Top 10 Most Important Features


Definition: A random forest is a meta estimator that fits numerous decision tree classifiers on various sub-samples of the dataset and uses averaging to improve the predictive accuracy and control over-fitting.

(scikit-learn.org/stable/modules/generated/sklearn.ensemble.RandomForestClassifier.html)

The Random Forest is ensemble method from SkLearn library, it shows how appropriated columns values to feature importance ratios. So, each individual test has variable of conditions is based on a ratio importance that help determine the predicted result.

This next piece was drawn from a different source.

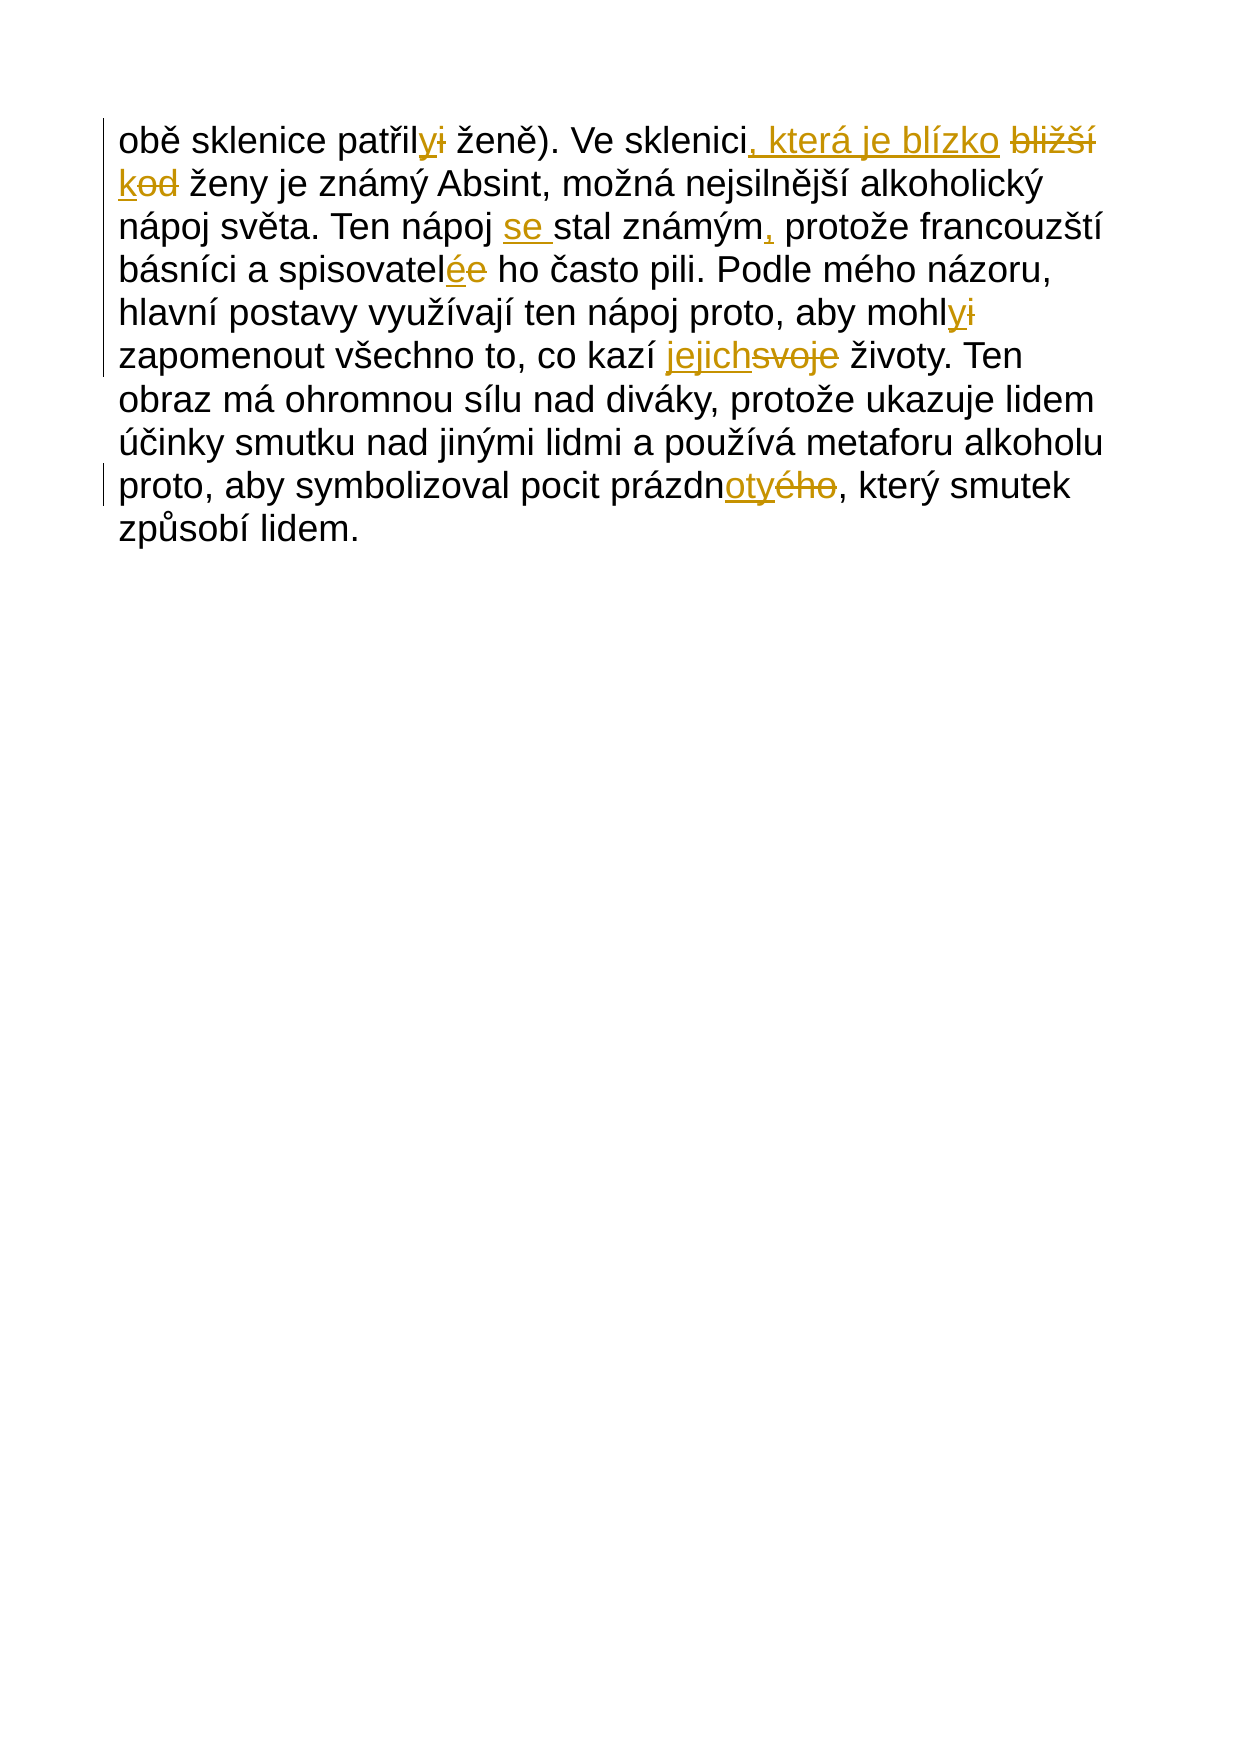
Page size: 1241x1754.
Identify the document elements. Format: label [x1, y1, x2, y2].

It is the based logic that outlines the mathematical process in the final decision and/or prediction. The CliffsNotes of Machine Learning’s little black box.

This Random Forest read in 31 Columns from the Credit DataOriginal.csv to classify. The RandomForestClassifier from SkLearn fits the default.data (less the DEFAULT column) with default.target ( just the DEFAULT column).

In order to analyze the list, a Data Frame was created displaying Feature Importance and the corresponding rating.

Then, the iloc of the top ten was utilized while sorting by descending order.

This returned the Top Ten Importance Features that were used to revise specific columns in a new data frame. The 10 columns along with the DEFAULT column became the Credit_Data_Revised.cvs used in the Neural Network Model.

Prediction Importance Feature and Acending Ratings


Automatically, the RandomForestClassifier calculates the feature importance rating.

The rating is the weighted value of each Feature (column) in the decision process.

By sorting the feature importance in descending order, the highest feature rating lists 1–30.